EditExtract Element Names
One audience member asked me if there was a way to be able to determine the element names that exist within the XML stored in a table. His business problem was that he archives XML in a field of a table, and needed to identify whether one row's XML contained a different set of elements than another row's (i.e., if an untyped XML's "schema" changed between versions).
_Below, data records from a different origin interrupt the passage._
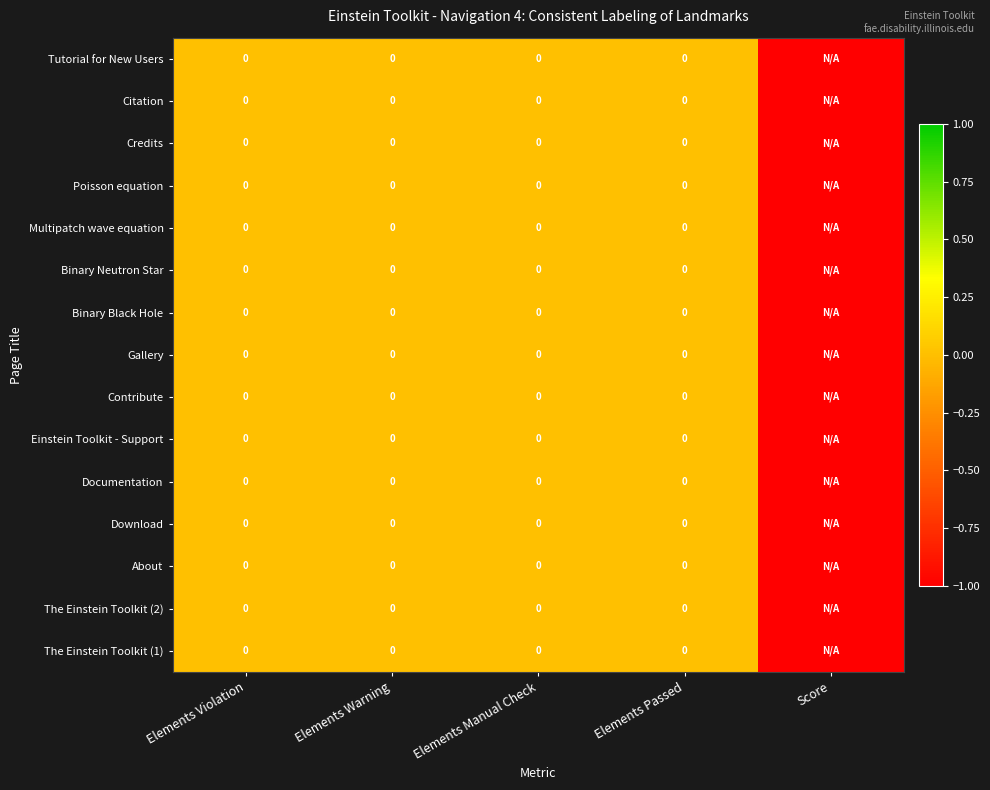

Between Elements Violation and Score, which is larger?

Elements Violation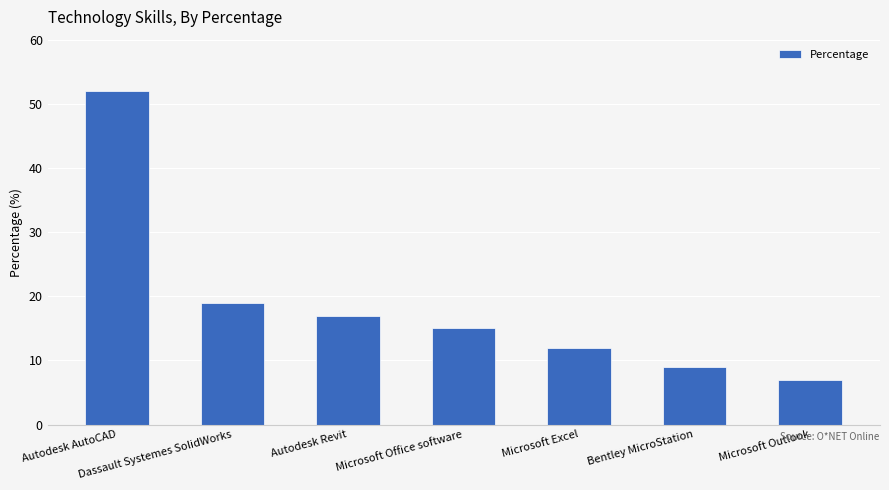

What is the minimum value shown in the chart?

7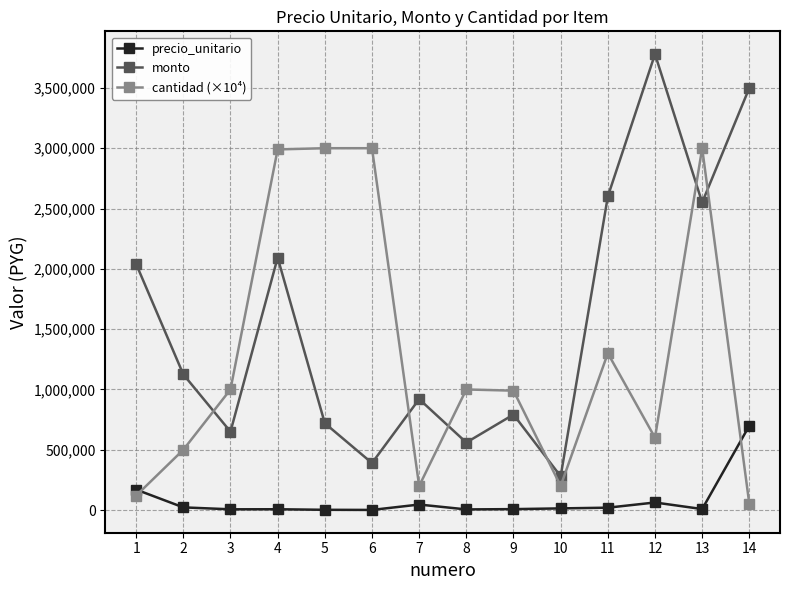

Which series changed the most between 5 and 12?

monto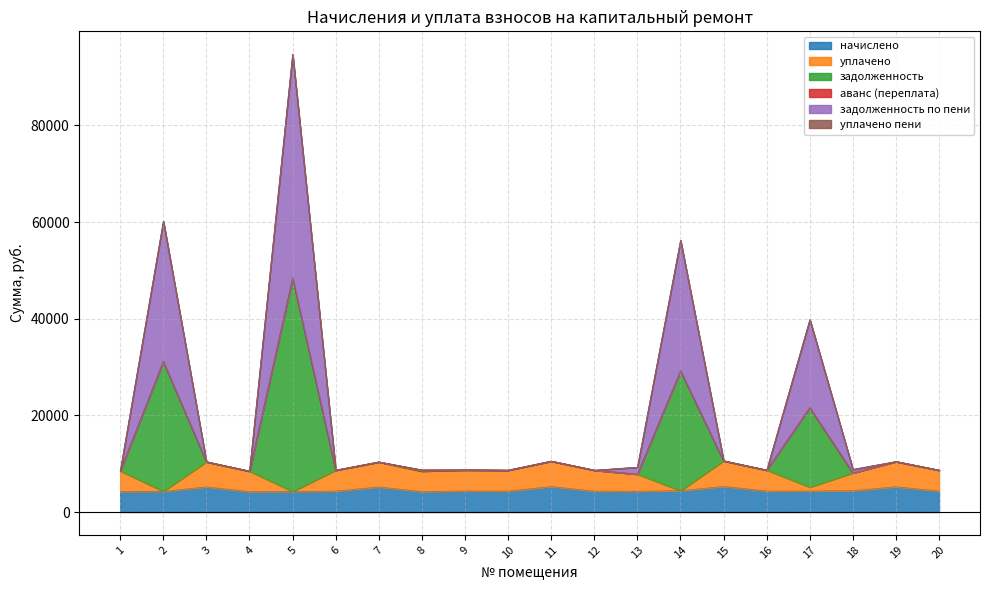

Which series has the widest spread of values?

задолженность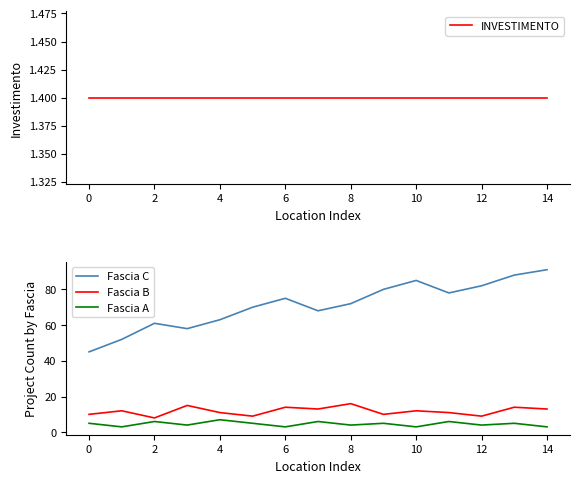

How many categories are shown in the chart?

15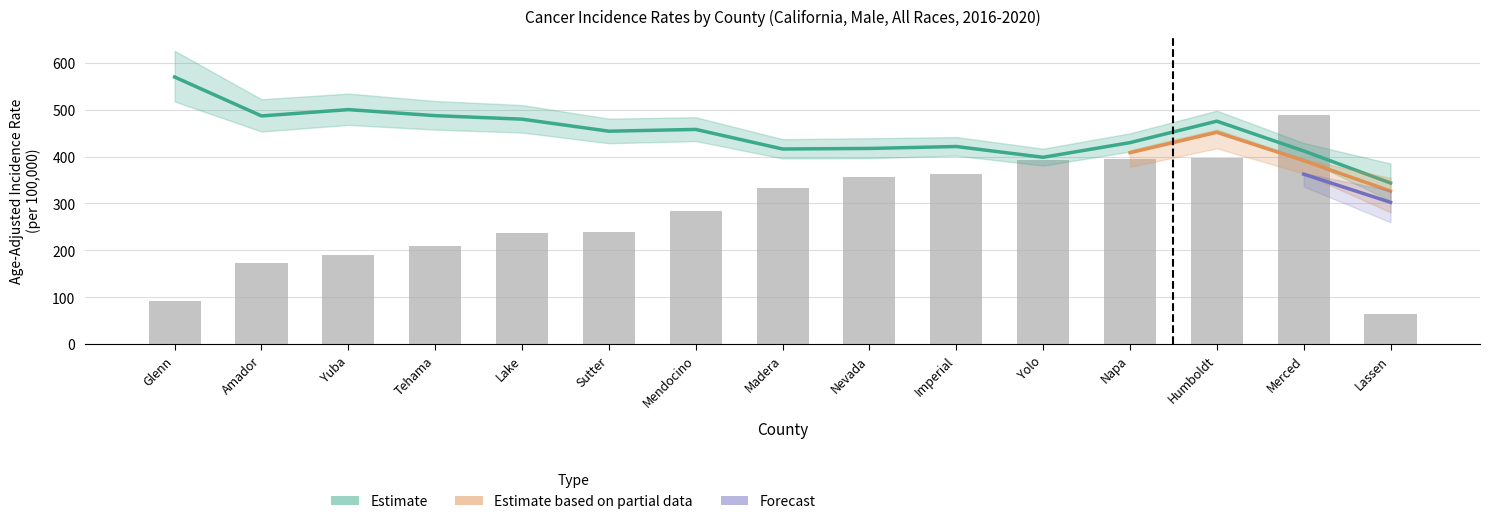

What is the difference between the maximum and second lowest values in the Age-Adjusted Rate series?

171.3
To demonstrate one possible solution, suppose that I have a table (Sample) with an identity column (ID) and an XML column (Info). Sample XML in this column might resemble:
<employee id="12">
<name>Milton Waddams</name>
<title>Accountant</title>
<notes>
<note>No record of him being employed here</note>
<note>We fixed payroll glitch with this employee</note>
</notes>
<assignedAssets>
<asset name="swingarm stapler">
<note>Bill Lumbergh wants this reassigned</note>
</asset>
<asset name="calculator" />
<asset name="telephone" />
</assignedAssets>
</employee>
To get a raw listing of namespaces, element names, and parent element names, I might use the following:
SELECT id,
info.query('
for $node in /descendant::node()[local-name() != ""]
return <node>
<namespace>{ namespace-uri($node) }</namespace>
<localname>{ local-name($node) }</localname>
<parent>{ local-name($node/..) }</parent>
</node>') AS nodes
FROM sample
Note that the iterator uses an Axis to walk all nodes in the tree and a predicate to filter out Text Nodes (which will not have a local-name value).
Resulting contents:
<node>
<namespace />
<localname>employee</localname>
<parent />
</node>
<node>
<namespace />
<localname>name</localname>
<parent>employee</parent>
</node>
<node>
<namespace />
<localname>title</localname>
<parent>employee</parent>
</node>
<node>
<namespace />
<localname>notes</localname>
<parent>employee</parent>
</node>
<node>
<namespace />
<localname>note</localname>
<parent>notes</parent>
</node>
<node>
<namespace />
<localname>note</localname>
<parent>notes</parent>
</node>
<node>
<namespace />
<localname>assignedAssets</localname>
<parent>employee</parent>
</node>
<node>
<namespace />
<localname>asset</localname>
<parent>assignedAssets</parent>
</node>
<node>
<namespace />
<localname>note</localname>
<parent>asset</parent>
</node>
<node>
<namespace />
<localname>asset</localname>
<parent>assignedAssets</parent>
</node>
<node>
<namespace />
<localname>asset</localname>
<parent>assignedAssets</parent>
</node>
By wrapping this into another query, I can shred the XML into a table structure and then combine it with the rest of the output to form one common tablespace:
SELECT DISTINCT
q1.id,
T.n.value('namespace[1]', 'varchar(100)') AS Namespace,
T.n.value('localname[1]', 'varchar(100)') AS Localname,
T.n.value('parent[1]', 'VARCHAR(100)') AS parent
FROM ( SELECT id,
info.query('
for $node in /descendant::node()[local-name() != ""]
return <node>
<namespace>{ namespace-uri($node) }</namespace>
<localname>{ local-name($node) }</localname>
<parent>{ local-name($node/..) }</parent>
</node>') AS nodes
FROM sample
) q1
CROSS APPLY q1.nodes.nodes('/node') AS T ( n )
Results:
ID Namespace Localname Parent
1 asset assignedAssets
1 assignedAssets employee
1 employee
1 name employee
1 note asset
1 note notes
1 notes employee
1 title employee
If there were multiple rows, each containing XML, then there would be more values in the ID column. Using traditional SQL querying, it would then be possible to compare different sets of rows to identify where elements exist in one set that do not exist in another.